[Start of Attachment]

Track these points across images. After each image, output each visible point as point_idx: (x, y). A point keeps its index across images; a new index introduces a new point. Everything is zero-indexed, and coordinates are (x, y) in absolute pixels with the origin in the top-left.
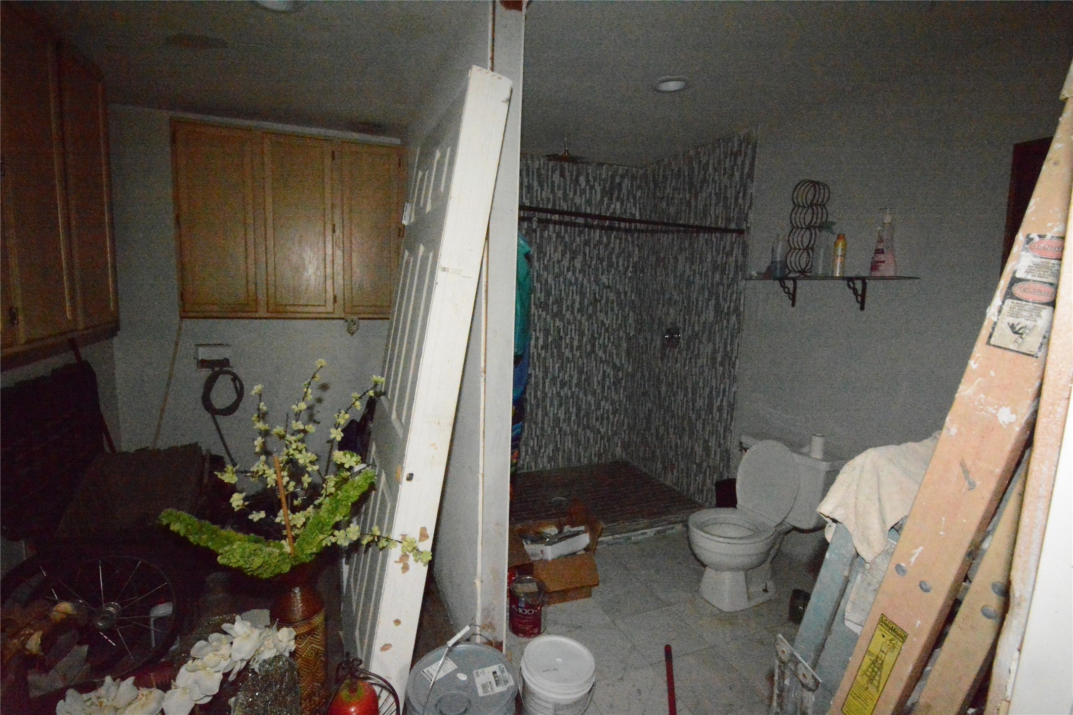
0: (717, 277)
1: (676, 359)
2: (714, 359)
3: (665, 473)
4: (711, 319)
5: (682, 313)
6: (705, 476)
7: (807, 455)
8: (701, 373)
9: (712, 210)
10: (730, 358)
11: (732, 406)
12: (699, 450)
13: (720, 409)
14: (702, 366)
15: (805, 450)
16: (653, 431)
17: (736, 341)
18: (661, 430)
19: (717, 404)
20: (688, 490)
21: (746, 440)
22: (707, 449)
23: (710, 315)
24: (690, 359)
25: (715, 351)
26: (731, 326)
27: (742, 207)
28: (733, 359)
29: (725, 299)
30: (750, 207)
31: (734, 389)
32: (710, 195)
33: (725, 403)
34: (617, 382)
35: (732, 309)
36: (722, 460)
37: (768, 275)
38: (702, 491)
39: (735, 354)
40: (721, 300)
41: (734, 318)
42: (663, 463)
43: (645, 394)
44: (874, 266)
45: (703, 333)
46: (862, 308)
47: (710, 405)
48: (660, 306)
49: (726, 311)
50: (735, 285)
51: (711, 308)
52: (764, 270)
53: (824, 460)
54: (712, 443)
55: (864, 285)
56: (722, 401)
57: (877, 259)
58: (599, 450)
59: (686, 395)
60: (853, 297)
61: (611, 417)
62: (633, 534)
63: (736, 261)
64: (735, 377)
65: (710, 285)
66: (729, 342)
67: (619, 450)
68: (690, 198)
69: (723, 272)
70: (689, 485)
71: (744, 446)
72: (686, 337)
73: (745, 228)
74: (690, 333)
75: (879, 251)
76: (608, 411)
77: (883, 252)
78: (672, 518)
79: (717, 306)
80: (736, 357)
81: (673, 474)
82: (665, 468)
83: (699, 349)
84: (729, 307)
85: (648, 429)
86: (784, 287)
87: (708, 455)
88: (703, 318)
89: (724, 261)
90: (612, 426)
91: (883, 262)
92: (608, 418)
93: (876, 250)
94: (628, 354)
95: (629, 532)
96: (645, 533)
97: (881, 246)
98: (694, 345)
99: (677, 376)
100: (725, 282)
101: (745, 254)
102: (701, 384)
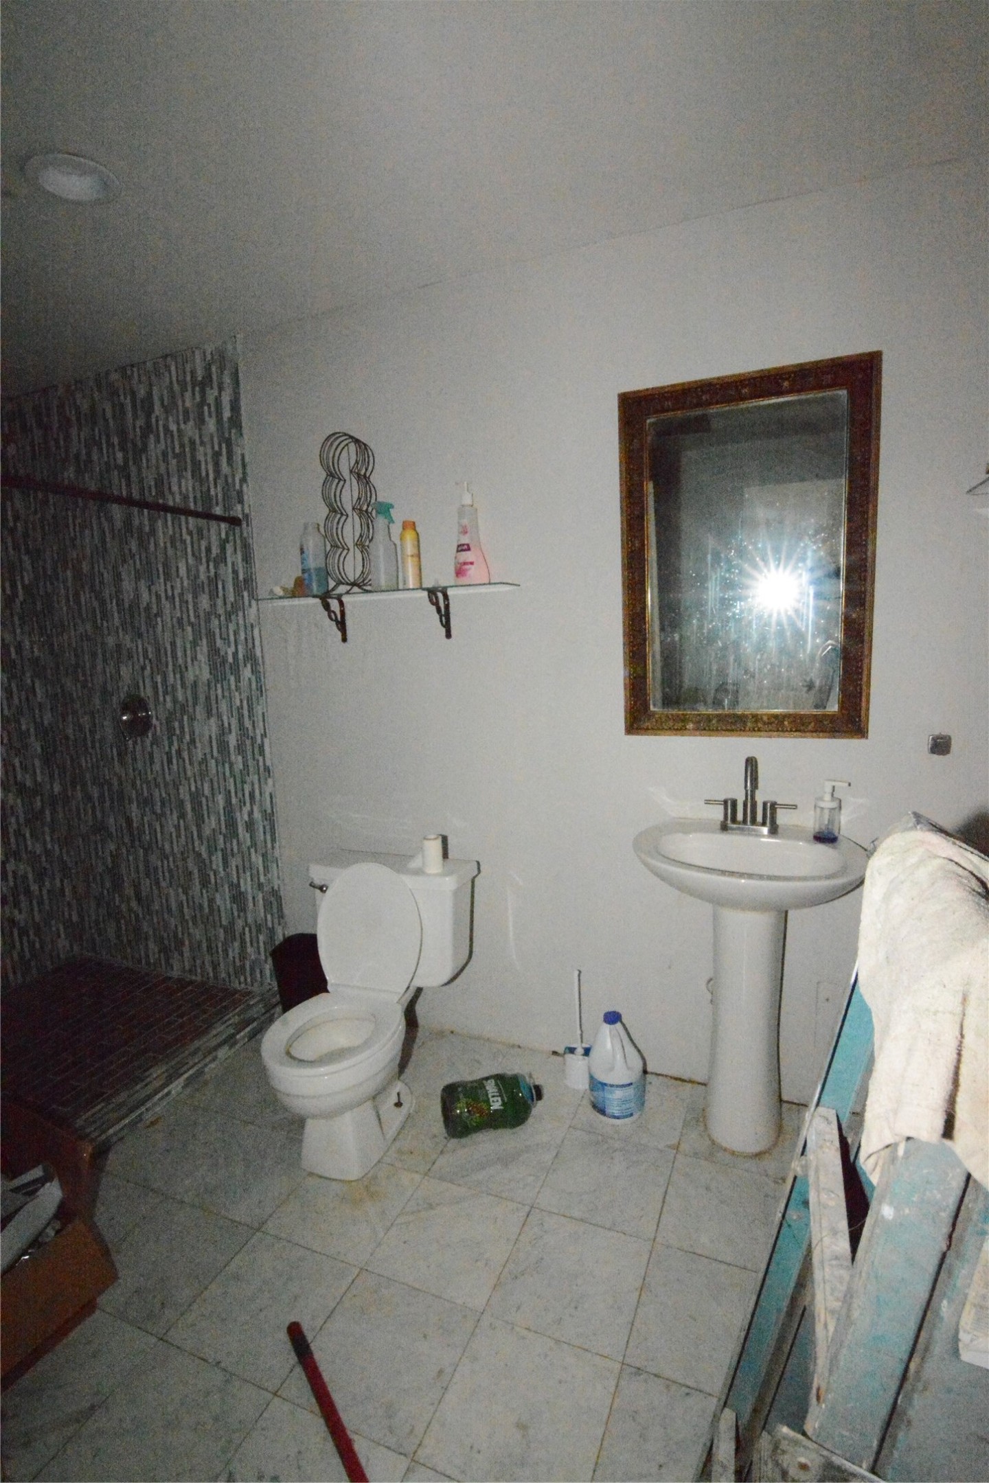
0: (204, 602)
1: (151, 755)
2: (223, 746)
3: (167, 960)
4: (206, 675)
5: (148, 672)
6: (243, 942)
7: (419, 872)
8: (203, 774)
9: (174, 480)
10: (253, 739)
11: (269, 817)
12: (223, 901)
13: (250, 826)
14: (204, 761)
15: (415, 864)
16: (129, 891)
17: (259, 710)
18: (146, 884)
19: (242, 817)
20: (216, 977)
21: (318, 873)
22: (238, 898)
23: (201, 671)
24: (179, 752)
25: (223, 732)
26: (244, 684)
27: (230, 480)
28: (259, 741)
29: (226, 640)
30: (244, 480)
31: (268, 789)
32: (165, 454)
33: (257, 815)
34: (34, 818)
35: (241, 656)
36: (268, 905)
37: (300, 589)
38: (243, 967)
39: (259, 732)
40: (219, 643)
41: (247, 673)
42: (160, 940)
43: (100, 828)
44: (460, 572)
45: (195, 704)
46: (448, 635)
47: (232, 824)
48: (99, 661)
49: (230, 659)
50: (241, 614)
51: (202, 657)
52: (290, 584)
54: (247, 885)
55: (446, 597)
56: (251, 813)
57: (461, 560)
58: (22, 957)
59: (182, 816)
60: (437, 617)
61: (34, 888)
62: (143, 1109)
63: (235, 572)
64: (267, 770)
65: (192, 619)
66: (246, 713)
67: (63, 943)
68: (126, 460)
69: (213, 596)
70: (215, 966)
71: (318, 882)
72: (163, 717)
73: (240, 516)
74: (169, 705)
75: (464, 548)
76: (25, 877)
77: (469, 549)
78: (209, 1040)
79: (214, 651)
80: (264, 735)
81: (182, 954)
82: (165, 950)
83: (192, 733)
84: (235, 654)
85: (117, 885)
86: (327, 609)
87: (243, 909)
88: (190, 676)
89: (212, 573)
90: (41, 903)
91: (472, 563)
92: (28, 892)
93: (459, 546)
94: (47, 760)
95: (132, 1110)
96: (168, 1094)
97: (465, 540)
98: (182, 727)
99: (157, 786)
100: (221, 611)
101: (247, 558)
102: (207, 791)
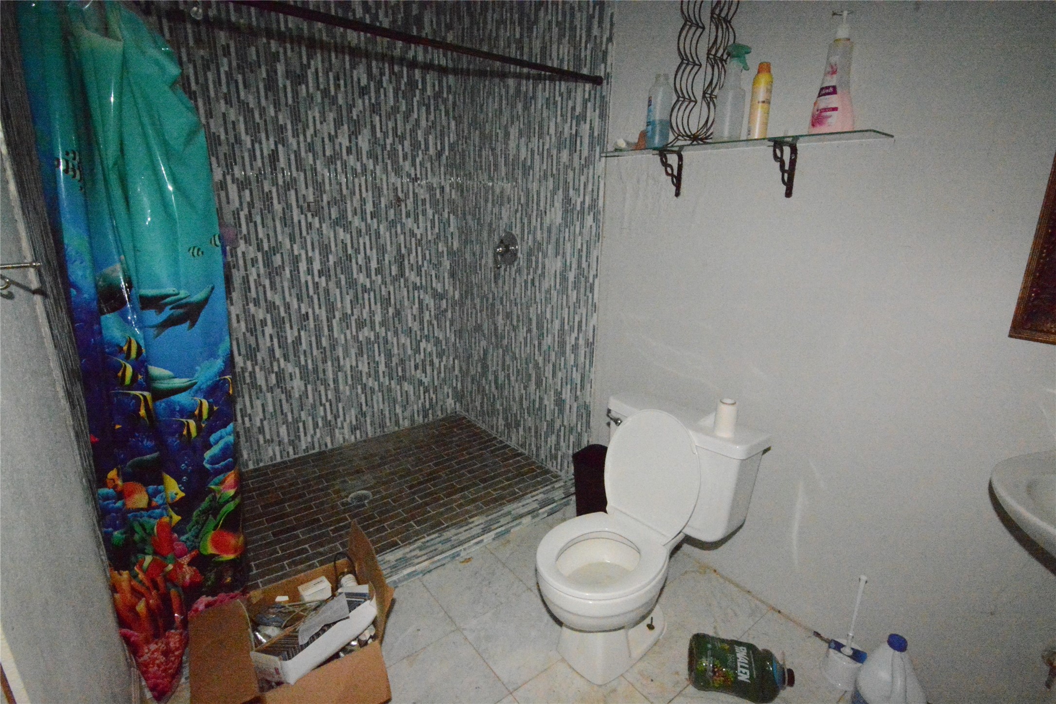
0: (565, 154)
1: (515, 279)
2: (564, 279)
3: (509, 432)
4: (559, 220)
5: (519, 215)
6: (558, 436)
7: (710, 432)
8: (548, 300)
9: (555, 47)
10: (587, 279)
11: (590, 345)
12: (549, 402)
13: (575, 348)
14: (548, 291)
16: (491, 377)
17: (594, 253)
18: (501, 376)
19: (570, 340)
20: (537, 456)
21: (617, 406)
22: (560, 403)
23: (555, 216)
24: (533, 281)
25: (565, 268)
26: (586, 231)
27: (598, 41)
28: (591, 280)
29: (577, 190)
30: (610, 39)
31: (593, 322)
32: (550, 22)
33: (581, 342)
34: (440, 314)
35: (587, 205)
36: (579, 416)
37: (642, 143)
38: (556, 458)
39: (593, 272)
40: (571, 192)
41: (589, 220)
42: (506, 419)
43: (478, 328)
44: (817, 119)
45: (548, 242)
46: (789, 194)
47: (562, 344)
48: (490, 205)
49: (578, 208)
50: (591, 167)
51: (558, 205)
52: (634, 139)
53: (735, 442)
54: (567, 395)
55: (794, 151)
56: (577, 339)
57: (822, 105)
58: (424, 405)
59: (529, 331)
60: (779, 174)
61: (436, 361)
62: (461, 548)
63: (592, 128)
64: (594, 306)
65: (555, 172)
66: (584, 254)
67: (450, 402)
68: (522, 35)
69: (573, 150)
70: (538, 448)
71: (613, 414)
72: (525, 252)
73: (602, 74)
74: (530, 243)
75: (827, 91)
76: (430, 354)
77: (834, 92)
78: (516, 508)
79: (567, 200)
80: (595, 276)
81: (518, 432)
82: (508, 426)
83: (544, 267)
84: (583, 203)
85: (484, 373)
86: (665, 164)
87: (561, 411)
88: (547, 221)
89: (574, 132)
90: (439, 372)
91: (835, 109)
92: (432, 363)
93: (822, 89)
94: (453, 275)
95: (454, 547)
96: (482, 541)
97: (832, 81)
98: (537, 262)
99: (516, 304)
100: (576, 164)
101: (603, 116)
102: (548, 316)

[End of Attachment]

[EXERCISE PROMPT]
Copy out the listing above with "top-left" swapped for "upper-left" and nothing else changed. Leave the pictures out.

[RESULT OF THIS TASK]
Track these points across images. After each image, output each visible point as point_idx: (x, y). A point keeps its index across images; a new index introduces a new point. Everything is zero-indexed, and coordinates are (x, y) in absolute pixels with the origin in the upper-left.
0: (717, 277)
1: (676, 359)
2: (714, 359)
3: (665, 473)
4: (711, 319)
5: (682, 313)
6: (705, 476)
7: (807, 455)
8: (701, 373)
9: (712, 210)
10: (730, 358)
11: (732, 406)
12: (699, 450)
13: (720, 409)
14: (702, 366)
15: (805, 450)
16: (653, 431)
17: (736, 341)
18: (661, 430)
19: (717, 404)
20: (688, 490)
21: (746, 440)
22: (707, 449)
23: (710, 315)
24: (690, 359)
25: (715, 351)
26: (731, 326)
27: (742, 207)
28: (733, 359)
29: (725, 299)
30: (750, 207)
31: (734, 389)
32: (710, 195)
33: (725, 403)
34: (617, 382)
35: (732, 309)
36: (722, 460)
37: (768, 275)
38: (702, 491)
39: (735, 354)
40: (721, 300)
41: (734, 318)
42: (663, 463)
43: (645, 394)
44: (874, 266)
45: (703, 333)
46: (862, 308)
47: (710, 405)
48: (660, 306)
49: (726, 311)
50: (735, 285)
51: (711, 308)
52: (764, 270)
53: (824, 460)
54: (712, 443)
55: (864, 285)
56: (722, 401)
57: (877, 259)
58: (599, 450)
59: (686, 395)
60: (853, 297)
61: (611, 417)
62: (633, 534)
63: (736, 261)
64: (735, 377)
65: (710, 285)
66: (729, 342)
67: (619, 450)
68: (690, 198)
69: (723, 272)
70: (689, 485)
71: (744, 446)
72: (686, 337)
73: (745, 228)
74: (690, 333)
75: (879, 251)
76: (608, 411)
77: (883, 252)
78: (672, 518)
79: (717, 306)
80: (736, 357)
81: (673, 474)
82: (665, 468)
83: (699, 349)
84: (729, 307)
85: (648, 429)
86: (784, 287)
87: (708, 455)
88: (703, 318)
89: (724, 261)
90: (612, 426)
91: (883, 262)
92: (608, 418)
93: (876, 250)
94: (628, 354)
95: (629, 532)
96: (645, 533)
97: (881, 246)
98: (694, 345)
99: (677, 376)
100: (725, 282)
101: (745, 254)
102: (701, 384)
0: (204, 602)
1: (151, 755)
2: (223, 746)
3: (167, 960)
4: (206, 675)
5: (148, 672)
6: (243, 942)
7: (419, 872)
8: (203, 774)
9: (174, 480)
10: (253, 739)
11: (269, 817)
12: (223, 901)
13: (250, 826)
14: (204, 761)
15: (415, 864)
16: (129, 891)
17: (259, 710)
18: (146, 884)
19: (242, 817)
20: (216, 977)
21: (318, 873)
22: (238, 898)
23: (201, 671)
24: (179, 752)
25: (223, 732)
26: (244, 684)
27: (230, 480)
28: (259, 741)
29: (226, 640)
30: (244, 480)
31: (268, 789)
32: (165, 454)
33: (257, 815)
34: (34, 818)
35: (241, 656)
36: (268, 905)
37: (300, 589)
38: (243, 967)
39: (259, 732)
40: (219, 643)
41: (247, 673)
42: (160, 940)
43: (100, 828)
44: (460, 572)
45: (195, 704)
46: (448, 635)
47: (232, 824)
48: (99, 661)
49: (230, 659)
50: (241, 614)
51: (202, 657)
52: (290, 584)
54: (247, 885)
55: (446, 597)
56: (251, 813)
57: (461, 560)
58: (22, 957)
59: (182, 816)
60: (437, 617)
61: (34, 888)
62: (143, 1109)
63: (235, 572)
64: (267, 770)
65: (192, 619)
66: (246, 713)
67: (63, 943)
68: (126, 460)
69: (213, 596)
70: (215, 966)
71: (318, 882)
72: (163, 717)
73: (240, 516)
74: (169, 705)
75: (464, 548)
76: (25, 877)
77: (469, 549)
78: (209, 1040)
79: (214, 651)
80: (264, 735)
81: (182, 954)
82: (165, 950)
83: (192, 733)
84: (235, 654)
85: (117, 885)
86: (327, 609)
87: (243, 909)
88: (190, 676)
89: (212, 573)
90: (41, 903)
91: (472, 563)
92: (28, 892)
93: (459, 546)
94: (47, 760)
95: (132, 1110)
96: (168, 1094)
97: (465, 540)
98: (182, 727)
99: (157, 786)
100: (221, 611)
101: (247, 558)
102: (207, 791)
0: (565, 154)
1: (515, 279)
2: (564, 279)
3: (509, 432)
4: (559, 220)
5: (519, 215)
6: (558, 436)
7: (710, 432)
8: (548, 300)
9: (555, 47)
10: (587, 279)
11: (590, 345)
12: (549, 402)
13: (575, 348)
14: (548, 291)
16: (491, 377)
17: (594, 253)
18: (501, 376)
19: (570, 340)
20: (537, 456)
21: (617, 406)
22: (560, 403)
23: (555, 216)
24: (533, 281)
25: (565, 268)
26: (586, 231)
27: (598, 41)
28: (591, 280)
29: (577, 190)
30: (610, 39)
31: (593, 322)
32: (550, 22)
33: (581, 342)
34: (440, 314)
35: (587, 205)
36: (579, 416)
37: (642, 143)
38: (556, 458)
39: (593, 272)
40: (571, 192)
41: (589, 220)
42: (506, 419)
43: (478, 328)
44: (817, 119)
45: (548, 242)
46: (789, 194)
47: (562, 344)
48: (490, 205)
49: (578, 208)
50: (591, 167)
51: (558, 205)
52: (634, 139)
53: (735, 442)
54: (567, 395)
55: (794, 151)
56: (577, 339)
57: (822, 105)
58: (424, 405)
59: (529, 331)
60: (779, 174)
61: (436, 361)
62: (461, 548)
63: (592, 128)
64: (594, 306)
65: (555, 172)
66: (584, 254)
67: (450, 402)
68: (522, 35)
69: (573, 150)
70: (538, 448)
71: (613, 414)
72: (525, 252)
73: (602, 74)
74: (530, 243)
75: (827, 91)
76: (430, 354)
77: (834, 92)
78: (516, 508)
79: (567, 200)
80: (595, 276)
81: (518, 432)
82: (508, 426)
83: (544, 267)
84: (583, 203)
85: (484, 373)
86: (665, 164)
87: (561, 411)
88: (547, 221)
89: (574, 132)
90: (439, 372)
91: (835, 109)
92: (432, 363)
93: (822, 89)
94: (453, 275)
95: (454, 547)
96: (482, 541)
97: (832, 81)
98: (537, 262)
99: (516, 304)
100: (576, 164)
101: (603, 116)
102: (548, 316)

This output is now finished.